To do the recursion on $\beta_t(i)$ we can write,
$P(z_{t+1:T}\mid x_t=i)=\sum\limits_jP(x_{t+1}=j,z_{t+1:T}\mid x_{t}=i)$
Using chain rule,
$P(x_{t+1}=j,z_{t+1:T}\mid x_{t}=i) = P(z_{t+2:T},z_{t+1},x_{t+1}=j\mid x_{t}=i)\\
=P(z_{t+2:T}\mid z_{t+1},x_{t+1}=j, x_{t}=i)P(z_{t+1}\mid x_{t+1}=j, x_{t}=i)P(x_{t+1}=j\mid x_{t}=i)$
From conditional independencies of HMM the above probabilities simplifies to
$P(z_{t+2:T}\mid x_{t+1}=j)P(z_{t+1}\mid x_{t+1}=j)P(x_{t+1}=j\mid x_{t}=i)$
Note that $P(z_{t+2:T}\mid x_{t+1}=j) =\beta_{t+1}(j) $ from our definition.
Substituting to $P(z_{t+1:T}\mid x_t=i)$ we get,
$\beta_t(i) = P(z_{t+1:T}\mid x_t=i) = \sum\limits_j \beta_{t+1}(j)P(z_{t+1}\mid x_{t+1}=j)P(x_{t+1}=j\mid x_t=i)$
Now you have a recursion for beta.
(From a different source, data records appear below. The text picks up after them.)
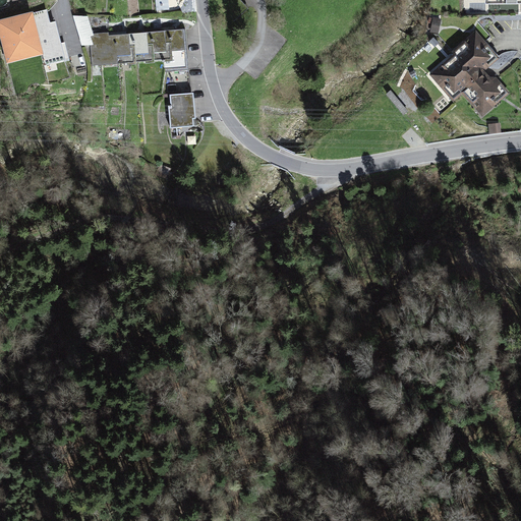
[(33,9),(0,17),(0,36),(6,61),(41,53),(44,65),(66,59),(56,19),(51,20),(48,8),(34,12),(33,9)]
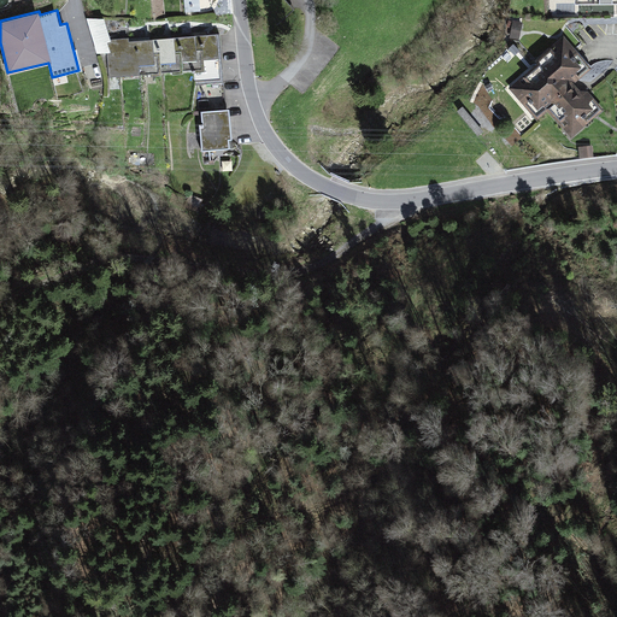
[(106,40),(111,40),(104,18),(87,17),(97,53),(107,52),(106,40)]
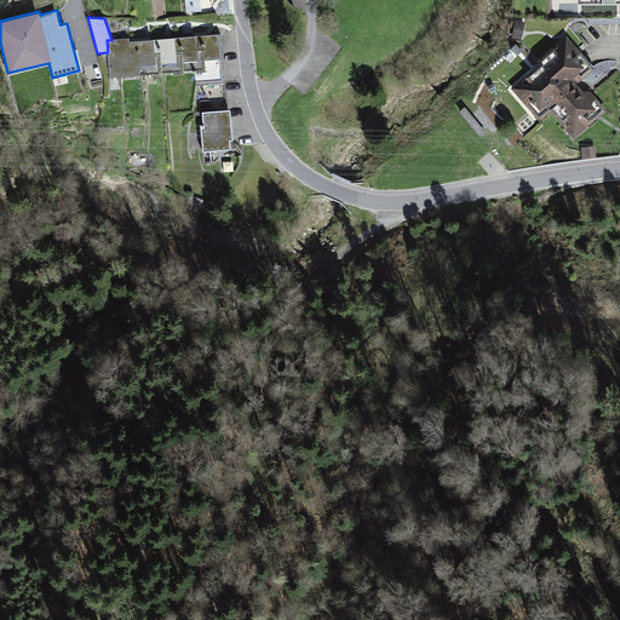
[(511,19),(509,36),(522,39),(526,22),(511,19)]
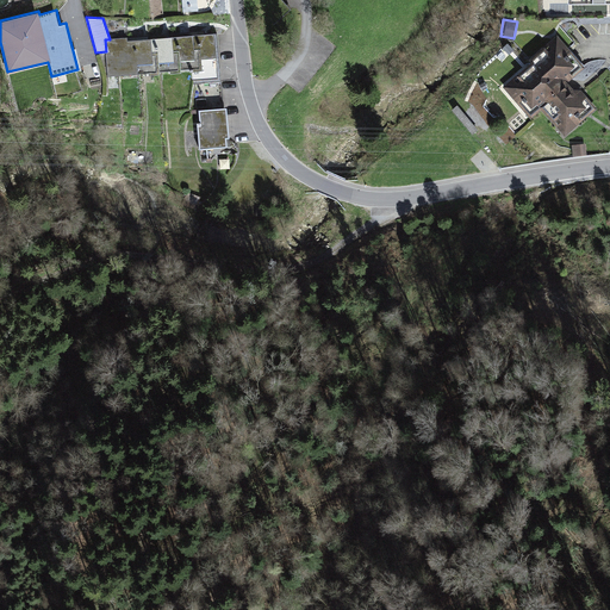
[(110,39),(105,39),(106,51),(109,76),(192,70),(193,83),(195,83),(221,79),(222,79),(217,32),(193,35),(173,36),(173,35),(151,37),(128,39),(128,36),(110,39)]
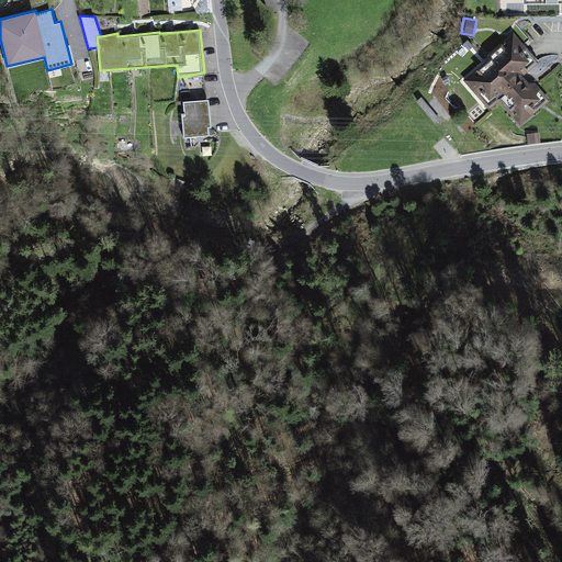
[(490,57),(463,79),(490,109),(499,100),(520,125),(550,99),(536,82),(529,82),(523,75),(539,62),(513,32),(487,54),(490,57)]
Last two terms of the last equation you know from your model. Here starting from end of the chain (T) we go backward calculating all $\beta_t$, hence the backward algorithm. In forward you have to start from the beginning and you go to the end of chain.
In your model you have to initialize $\beta_T(i) = P(\emptyset \mid x_T=i)=1$ for all $i$.
This is the probability of not emitting observations after $T=2$.